## PROBLEMS
**1.** Name every product or ingredient that posters in the buffers thread below mention using or considering for their tank water.
**2.** In the buffers thread below, turn the paragraph starting "Baking soda wasn't the right product for me" into a short bulleted list that keeps its main facts.
**3.** Answer these questions from the buffers thread below:
(a) How many tanks does Mike have, and what is their total volume?
(b) What percentage of water did triscuit change weekly?
(c) What size of SeaChem Tang buffer does Russ usually buy?

## TEXT EXTRACT
-=-=-
# Buffers



## Cyphound (Oct 20, 2014)

I used to use the cichlid recipe which kept my tank at Malawian levels. I had used it for over 30 years but about a year ago I switched to Seachem tang buffer in combination with their cichlid lake salts. I noticed an improvement in colouration and general well being within 2 weeks. 
I was wondering if others have used Kent buffers and in particular if someone has used both. I'm trying to compare values and ease of use. Also wanted to know if there is an alternative that would be cheaper that gets the ph and buffering up to Tanganyikan levels like the cichlid recipe does for Malawian tanks. With 5 tanks totaling 200 gallons weekly water changes are getting expensive.
Regards Mike


----------



## triscuit (May 6, 2005)

I had great color, excellent breeding and growth from just using baking soda and epsom salts for buffers. I don't know of any breeders that use the Kent products, because they're so expensive. With 500 gallons and 50% weekly water changes, I certainly avoided paying that much.


----------



## Razzo (Oct 17, 2007)

Baking soda wasn't the right product for me. Just couldn't get it high enough and required a lot of it. I like SeaChem Tang buffer. It is a great product. I get it in bulk on Amazon. I usually buy the 4kg size. Keep telling myself that next time I am gonna buy the 20 kg size as that is really the best value.

I stopped using the lake salt years ago. My fish do great without it so I save the expense.

Russ


----------



## Cyphound (Oct 20, 2014)
-=-=-
## DATASET RECORDS
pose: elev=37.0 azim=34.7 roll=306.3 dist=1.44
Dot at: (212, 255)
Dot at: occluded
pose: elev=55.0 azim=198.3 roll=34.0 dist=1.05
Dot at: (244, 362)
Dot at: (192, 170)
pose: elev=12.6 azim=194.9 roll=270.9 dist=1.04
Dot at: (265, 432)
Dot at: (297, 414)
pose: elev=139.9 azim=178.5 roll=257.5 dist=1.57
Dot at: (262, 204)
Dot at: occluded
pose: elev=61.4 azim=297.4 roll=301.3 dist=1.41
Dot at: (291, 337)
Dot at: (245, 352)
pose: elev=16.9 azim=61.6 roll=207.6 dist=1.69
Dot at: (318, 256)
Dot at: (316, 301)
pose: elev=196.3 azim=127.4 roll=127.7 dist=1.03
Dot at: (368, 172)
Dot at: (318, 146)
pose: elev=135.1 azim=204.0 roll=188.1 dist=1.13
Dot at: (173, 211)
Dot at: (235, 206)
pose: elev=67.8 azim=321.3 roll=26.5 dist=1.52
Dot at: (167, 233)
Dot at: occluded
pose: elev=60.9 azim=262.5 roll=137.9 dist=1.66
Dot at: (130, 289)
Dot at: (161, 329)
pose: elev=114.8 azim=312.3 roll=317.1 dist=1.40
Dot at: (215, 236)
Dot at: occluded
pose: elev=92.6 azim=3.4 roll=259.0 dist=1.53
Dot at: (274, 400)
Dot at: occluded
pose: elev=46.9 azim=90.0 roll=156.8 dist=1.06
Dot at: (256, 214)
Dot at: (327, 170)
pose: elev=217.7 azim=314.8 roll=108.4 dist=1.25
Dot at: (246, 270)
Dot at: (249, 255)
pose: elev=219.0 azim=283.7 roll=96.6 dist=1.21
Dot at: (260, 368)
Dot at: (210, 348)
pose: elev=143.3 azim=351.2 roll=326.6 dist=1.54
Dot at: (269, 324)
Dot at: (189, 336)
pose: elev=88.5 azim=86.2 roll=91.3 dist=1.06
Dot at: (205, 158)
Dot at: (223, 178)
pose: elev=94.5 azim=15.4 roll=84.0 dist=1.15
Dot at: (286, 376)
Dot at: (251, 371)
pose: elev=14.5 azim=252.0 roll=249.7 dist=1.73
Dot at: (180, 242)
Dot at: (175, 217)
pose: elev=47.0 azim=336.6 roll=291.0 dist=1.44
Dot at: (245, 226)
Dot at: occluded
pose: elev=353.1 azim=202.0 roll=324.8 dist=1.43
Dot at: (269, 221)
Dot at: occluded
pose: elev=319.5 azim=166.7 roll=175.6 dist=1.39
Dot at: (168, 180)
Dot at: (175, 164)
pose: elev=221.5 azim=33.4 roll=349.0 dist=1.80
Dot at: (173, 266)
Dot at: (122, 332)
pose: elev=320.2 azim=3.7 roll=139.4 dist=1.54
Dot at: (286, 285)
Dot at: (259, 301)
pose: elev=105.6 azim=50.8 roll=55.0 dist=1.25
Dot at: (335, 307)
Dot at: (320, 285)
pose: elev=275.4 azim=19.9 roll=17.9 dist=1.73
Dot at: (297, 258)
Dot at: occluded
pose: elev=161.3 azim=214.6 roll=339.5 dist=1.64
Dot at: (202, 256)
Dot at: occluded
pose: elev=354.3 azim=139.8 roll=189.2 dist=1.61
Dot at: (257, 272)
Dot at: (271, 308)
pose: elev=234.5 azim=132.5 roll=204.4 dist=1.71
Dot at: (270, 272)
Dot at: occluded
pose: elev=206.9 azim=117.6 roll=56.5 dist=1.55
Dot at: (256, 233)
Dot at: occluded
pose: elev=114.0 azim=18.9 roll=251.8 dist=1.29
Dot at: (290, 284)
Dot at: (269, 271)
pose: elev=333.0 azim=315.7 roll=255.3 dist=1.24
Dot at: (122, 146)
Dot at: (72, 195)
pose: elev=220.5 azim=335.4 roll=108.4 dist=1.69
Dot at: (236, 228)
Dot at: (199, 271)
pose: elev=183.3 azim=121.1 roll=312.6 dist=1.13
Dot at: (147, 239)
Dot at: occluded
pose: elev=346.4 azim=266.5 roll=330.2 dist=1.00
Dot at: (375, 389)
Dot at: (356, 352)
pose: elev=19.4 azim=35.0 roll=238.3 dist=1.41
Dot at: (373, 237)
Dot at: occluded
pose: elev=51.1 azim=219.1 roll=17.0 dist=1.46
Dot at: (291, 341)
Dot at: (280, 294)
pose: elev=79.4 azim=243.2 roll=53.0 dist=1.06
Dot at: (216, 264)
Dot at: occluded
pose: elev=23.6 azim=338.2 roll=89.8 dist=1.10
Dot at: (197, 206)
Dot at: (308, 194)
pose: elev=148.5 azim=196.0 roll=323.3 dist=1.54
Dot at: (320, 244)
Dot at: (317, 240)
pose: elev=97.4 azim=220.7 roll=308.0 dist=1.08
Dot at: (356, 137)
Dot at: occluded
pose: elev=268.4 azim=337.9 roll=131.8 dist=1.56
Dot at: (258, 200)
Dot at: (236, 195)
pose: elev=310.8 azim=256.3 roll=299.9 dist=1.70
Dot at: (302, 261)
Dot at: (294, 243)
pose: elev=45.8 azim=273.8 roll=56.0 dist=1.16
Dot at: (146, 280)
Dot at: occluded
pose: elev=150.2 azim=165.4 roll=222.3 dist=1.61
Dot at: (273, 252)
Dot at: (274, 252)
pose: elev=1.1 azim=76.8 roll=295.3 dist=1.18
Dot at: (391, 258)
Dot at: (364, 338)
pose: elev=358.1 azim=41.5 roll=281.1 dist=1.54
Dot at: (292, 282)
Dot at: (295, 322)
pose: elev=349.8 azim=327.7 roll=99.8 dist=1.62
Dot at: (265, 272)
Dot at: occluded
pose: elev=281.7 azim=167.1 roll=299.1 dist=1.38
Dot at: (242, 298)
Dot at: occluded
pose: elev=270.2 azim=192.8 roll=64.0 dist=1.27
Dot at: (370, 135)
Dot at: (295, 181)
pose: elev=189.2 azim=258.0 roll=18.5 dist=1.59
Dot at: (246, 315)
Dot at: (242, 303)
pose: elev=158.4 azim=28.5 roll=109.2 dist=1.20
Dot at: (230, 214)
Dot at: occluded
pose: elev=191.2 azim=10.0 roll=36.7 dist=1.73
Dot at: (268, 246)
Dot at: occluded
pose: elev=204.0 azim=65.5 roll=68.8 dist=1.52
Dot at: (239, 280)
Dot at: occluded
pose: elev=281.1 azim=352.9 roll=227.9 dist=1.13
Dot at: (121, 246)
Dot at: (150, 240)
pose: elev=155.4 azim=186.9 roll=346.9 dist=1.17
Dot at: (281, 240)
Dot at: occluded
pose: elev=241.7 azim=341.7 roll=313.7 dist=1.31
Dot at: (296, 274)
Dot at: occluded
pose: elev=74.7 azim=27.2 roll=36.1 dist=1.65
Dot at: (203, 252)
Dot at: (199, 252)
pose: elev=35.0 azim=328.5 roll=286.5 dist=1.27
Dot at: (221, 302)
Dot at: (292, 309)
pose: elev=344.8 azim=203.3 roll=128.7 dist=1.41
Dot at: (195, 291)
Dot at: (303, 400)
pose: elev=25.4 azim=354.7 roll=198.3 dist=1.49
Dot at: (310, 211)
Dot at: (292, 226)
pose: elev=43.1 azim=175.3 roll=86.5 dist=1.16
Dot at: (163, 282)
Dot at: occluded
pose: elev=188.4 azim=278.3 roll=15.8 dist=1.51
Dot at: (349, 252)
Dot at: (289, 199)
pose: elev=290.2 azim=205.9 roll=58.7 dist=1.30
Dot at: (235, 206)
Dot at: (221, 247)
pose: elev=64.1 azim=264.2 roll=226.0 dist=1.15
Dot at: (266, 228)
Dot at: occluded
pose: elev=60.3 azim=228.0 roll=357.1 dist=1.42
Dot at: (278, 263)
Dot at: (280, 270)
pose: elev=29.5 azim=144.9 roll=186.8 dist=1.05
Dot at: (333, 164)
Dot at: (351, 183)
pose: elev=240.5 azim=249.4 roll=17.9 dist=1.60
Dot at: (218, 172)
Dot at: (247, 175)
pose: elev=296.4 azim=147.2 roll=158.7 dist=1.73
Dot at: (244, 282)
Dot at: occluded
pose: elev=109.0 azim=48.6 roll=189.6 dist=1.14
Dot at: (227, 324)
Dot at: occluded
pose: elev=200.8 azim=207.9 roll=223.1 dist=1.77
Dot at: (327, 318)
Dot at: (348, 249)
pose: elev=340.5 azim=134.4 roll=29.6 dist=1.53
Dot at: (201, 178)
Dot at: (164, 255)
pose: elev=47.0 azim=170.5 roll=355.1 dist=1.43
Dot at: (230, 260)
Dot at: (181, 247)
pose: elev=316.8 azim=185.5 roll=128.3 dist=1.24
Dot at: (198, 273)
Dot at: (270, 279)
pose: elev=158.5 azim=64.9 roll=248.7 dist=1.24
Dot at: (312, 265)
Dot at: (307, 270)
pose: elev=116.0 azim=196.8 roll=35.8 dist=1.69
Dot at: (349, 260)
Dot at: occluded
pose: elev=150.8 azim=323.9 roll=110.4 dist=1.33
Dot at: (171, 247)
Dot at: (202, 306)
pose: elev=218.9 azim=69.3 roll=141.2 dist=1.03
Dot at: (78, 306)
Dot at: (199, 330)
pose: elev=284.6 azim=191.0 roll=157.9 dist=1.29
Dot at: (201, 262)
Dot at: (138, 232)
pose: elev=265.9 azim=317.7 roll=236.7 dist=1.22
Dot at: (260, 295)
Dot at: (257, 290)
-=-=-
## THE ANSWERS
**1.**
- Cichlid recipe
- Seachem tang buffer
- Seachem cichlid lake salts
- Kent buffers
- Baking soda
- Epsom salts

**2.**
- Baking soda didn't work for this poster: it couldn't get levels high enough and a lot of it was needed.
- SeaChem Tang buffer is preferred and called a great product.
- It's bought in bulk on Amazon, usually in the 4 kg size.
- The 20 kg size is considered the best value and is planned for next time.

**3.**
(a) Five tanks totaling 200 gallons.
(b) 50%.
(c) The 4 kg size.